=== ASSIGNMENT ===
In the records below, find the line that contains "Picture 6: EM" and the line that contains "2) Look: 3d". Set down exactly those lines and every line between them, and nothing more.

◇ ◇ ◇

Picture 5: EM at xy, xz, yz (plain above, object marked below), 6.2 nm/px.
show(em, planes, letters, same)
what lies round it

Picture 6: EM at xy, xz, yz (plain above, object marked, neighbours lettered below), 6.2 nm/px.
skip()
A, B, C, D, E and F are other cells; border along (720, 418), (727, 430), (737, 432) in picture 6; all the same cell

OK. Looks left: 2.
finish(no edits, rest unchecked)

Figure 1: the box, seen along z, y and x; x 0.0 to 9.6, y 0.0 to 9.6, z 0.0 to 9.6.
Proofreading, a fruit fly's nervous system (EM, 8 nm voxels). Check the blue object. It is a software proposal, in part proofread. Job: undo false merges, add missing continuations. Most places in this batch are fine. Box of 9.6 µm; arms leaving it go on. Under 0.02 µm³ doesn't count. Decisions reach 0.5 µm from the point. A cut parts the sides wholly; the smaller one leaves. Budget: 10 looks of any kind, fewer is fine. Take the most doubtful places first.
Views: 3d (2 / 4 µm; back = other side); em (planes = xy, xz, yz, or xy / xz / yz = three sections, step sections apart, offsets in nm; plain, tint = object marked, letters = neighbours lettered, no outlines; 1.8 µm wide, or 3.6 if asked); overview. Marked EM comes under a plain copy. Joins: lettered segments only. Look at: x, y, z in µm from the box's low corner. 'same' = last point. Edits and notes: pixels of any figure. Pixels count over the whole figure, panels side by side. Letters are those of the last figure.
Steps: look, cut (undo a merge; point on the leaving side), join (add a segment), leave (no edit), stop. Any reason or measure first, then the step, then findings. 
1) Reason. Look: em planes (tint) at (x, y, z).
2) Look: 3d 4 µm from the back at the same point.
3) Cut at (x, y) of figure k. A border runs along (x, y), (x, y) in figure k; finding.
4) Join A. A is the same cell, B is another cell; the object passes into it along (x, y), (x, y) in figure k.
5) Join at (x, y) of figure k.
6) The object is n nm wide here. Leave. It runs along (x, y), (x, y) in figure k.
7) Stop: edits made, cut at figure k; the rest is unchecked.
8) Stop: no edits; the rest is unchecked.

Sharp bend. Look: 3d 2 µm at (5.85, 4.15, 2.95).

◇ ◇ ◇

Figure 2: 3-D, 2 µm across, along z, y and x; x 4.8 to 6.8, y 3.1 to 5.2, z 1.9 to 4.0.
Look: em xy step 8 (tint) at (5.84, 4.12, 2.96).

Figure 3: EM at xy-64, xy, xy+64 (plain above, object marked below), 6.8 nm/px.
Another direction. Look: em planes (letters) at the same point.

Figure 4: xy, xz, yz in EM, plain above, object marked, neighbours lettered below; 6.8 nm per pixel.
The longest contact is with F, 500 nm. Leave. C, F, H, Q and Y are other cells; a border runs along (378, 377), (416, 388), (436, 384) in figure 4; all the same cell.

◇ ◇ ◇

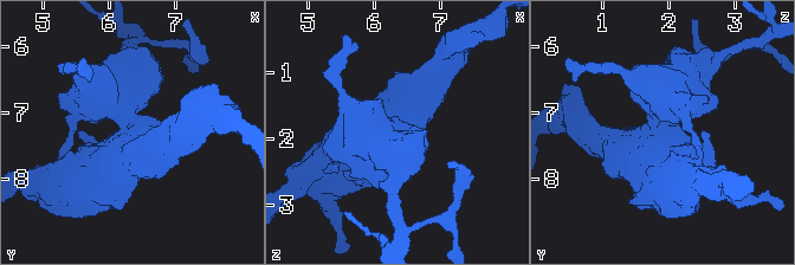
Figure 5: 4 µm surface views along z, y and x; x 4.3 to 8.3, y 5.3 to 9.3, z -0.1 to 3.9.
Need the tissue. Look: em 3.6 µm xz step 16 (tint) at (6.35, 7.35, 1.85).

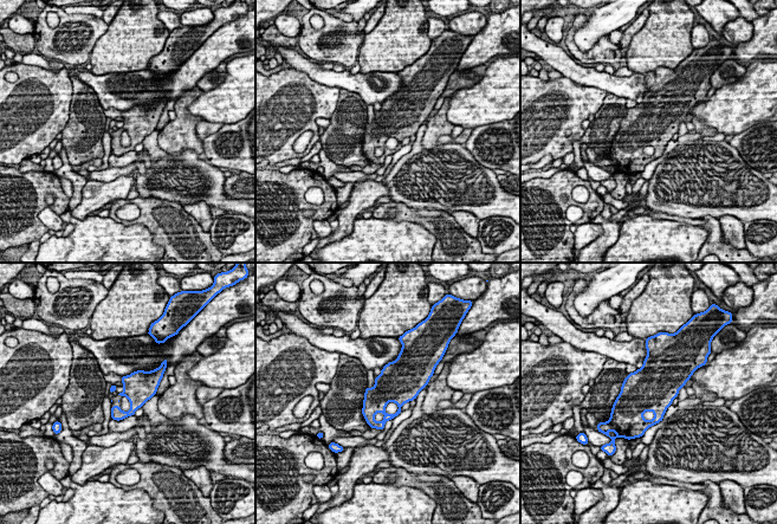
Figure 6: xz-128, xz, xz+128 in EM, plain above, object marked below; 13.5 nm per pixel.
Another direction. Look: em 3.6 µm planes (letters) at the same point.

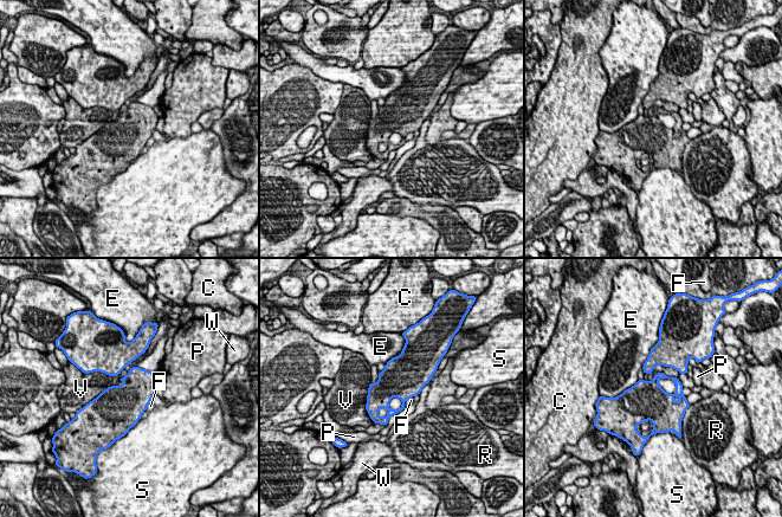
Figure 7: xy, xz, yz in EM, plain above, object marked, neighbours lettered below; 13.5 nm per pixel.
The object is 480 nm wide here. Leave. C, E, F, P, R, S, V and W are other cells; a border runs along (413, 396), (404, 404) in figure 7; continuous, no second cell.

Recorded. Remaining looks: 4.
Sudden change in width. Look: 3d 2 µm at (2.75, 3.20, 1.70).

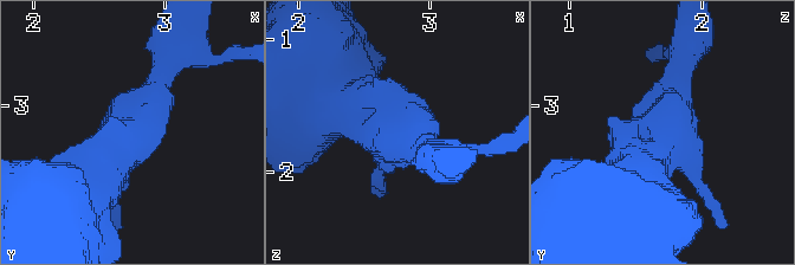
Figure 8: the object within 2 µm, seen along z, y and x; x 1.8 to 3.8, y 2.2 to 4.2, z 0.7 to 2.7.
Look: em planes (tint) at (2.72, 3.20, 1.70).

◇ ◇ ◇

=== RESPONSE TO THE EXERCISE ===
Picture 6: EM at xy, xz, yz (plain above, object marked, neighbours lettered below), 6.2 nm/px.
skip()
A, B, C, D, E and F are other cells; border along (720, 418), (727, 430), (737, 432) in picture 6; all the same cell

OK. Looks left: 2.
finish(no edits, rest unchecked)

Figure 1: the box, seen along z, y and x; x 0.0 to 9.6, y 0.0 to 9.6, z 0.0 to 9.6.
Proofreading, a fruit fly's nervous system (EM, 8 nm voxels). Check the blue object. It is a software proposal, in part proofread. Job: undo false merges, add missing continuations. Most places in this batch are fine. Box of 9.6 µm; arms leaving it go on. Under 0.02 µm³ doesn't count. Decisions reach 0.5 µm from the point. A cut parts the sides wholly; the smaller one leaves. Budget: 10 looks of any kind, fewer is fine. Take the most doubtful places first.
Views: 3d (2 / 4 µm; back = other side); em (planes = xy, xz, yz, or xy / xz / yz = three sections, step sections apart, offsets in nm; plain, tint = object marked, letters = neighbours lettered, no outlines; 1.8 µm wide, or 3.6 if asked); overview. Marked EM comes under a plain copy. Joins: lettered segments only. Look at: x, y, z in µm from the box's low corner. 'same' = last point. Edits and notes: pixels of any figure. Pixels count over the whole figure, panels side by side. Letters are those of the last figure.
Steps: look, cut (undo a merge; point on the leaving side), join (add a segment), leave (no edit), stop. Any reason or measure first, then the step, then findings. 
1) Reason. Look: em planes (tint) at (x, y, z).
2) Look: 3d 4 µm from the back at the same point.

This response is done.